Prestar contas no exclusivo interesse de
satisfazer a própria expectativa, sem, contudo, afetar a credibilidade dos
números apresentados, é tarefa inglória. Não à toa a criatividade na
contabilização de receitas e despesas quase sempre leva a alguma fraude ou “pedalada” fiscal.
O criacionismo contábil tem por premissa
a esquiva do principal objetivo da contabilidade, que é o de fielmente
registrar a situação patrimonial e fiscal da entidade. Assim, à luz da ética e
da moral, a contabilidade criativa caminha na escuridão, pois, é cega diante
princípios elementares da ciência contábil.
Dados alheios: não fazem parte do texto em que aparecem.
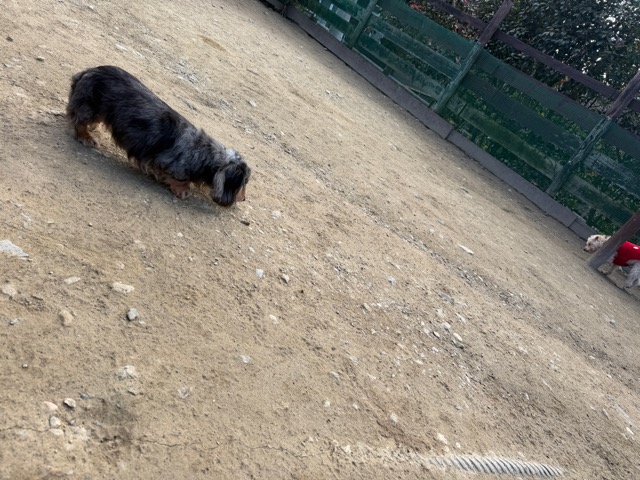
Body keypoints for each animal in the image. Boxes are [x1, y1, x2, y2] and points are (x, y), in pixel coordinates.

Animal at [66, 66, 250, 207]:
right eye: (244, 183)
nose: (243, 199)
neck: (204, 153)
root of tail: (91, 71)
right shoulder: (170, 163)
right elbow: (180, 179)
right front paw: (183, 190)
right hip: (92, 106)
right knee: (79, 121)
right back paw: (86, 137)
A maquiagem de contas contribuiu
decisivamente na consolidação do atual quadro de penúria financeira vivenciada
pelos estados. A real gravidade do desiquilíbrio entre receita e despesa foi solapada
durante anos, graças à boa tolerância que os órgãos de fiscalização e controle têm
com a metodologia contábil personalizada utilizada por uma boa parte dos entes
públicos, justamente os que, hoje, encontram-se em colapso.
A Secretaria do Tesouro Nacional (STN)
há muito vem acusando a prática da contabilidade criativa e a leniência dos
órgãos de controle em relação a essa. Um dos apontamentos do STN revela que no
ano de 2017 a maioria dos estados se enquadraram artificialmente em limites
prudenciais da lei de responsabilidade fiscal, através da contabilização de
percentuais menores de comprometimento da receita corrente líquida (RCL) com a
respectiva folha de pagamento.
Goiás, por exemplo, é citado com um furo
em torno de 20% em relação ao que declarou. Não obstante a conclusão do STN de
que tal diferença foi dissimulada pela contabilidade criativa, o pecado
contábil não sofreu penitência ou sermão por parte do pleno do TCE.
Apenas para ilustrar, no final de 2017 a
França editou norma que obriga as agências de publicidade destacarem em suas
propagandas o termo: “imagem retocada”,
no caso da real aparência dos modelos fotográficos for alterada por softwares de edição de imagens. A
iniciativa busca minimizar os males que a “ditadura
da beleza” provoca no público feminino, perigosamente influenciado pelos
perfeitos, porém irreais, corpos e rostos.
Traçando um paralelo com o exemplo
europeu, sendo tolerado enfeitar o real resultado da situação patrimonial,
fiscal e econômica da entidade, a sinceridade imposta à propaganda francesa é o
bom exemplo a ser seguido pela contabilidade brasileira.
Imaginem só os registros contábeis
patrimoniais e financeiros trazendo logo na sua abertura, o seguinte aviso: “Cuidado, contabilidade criativa”.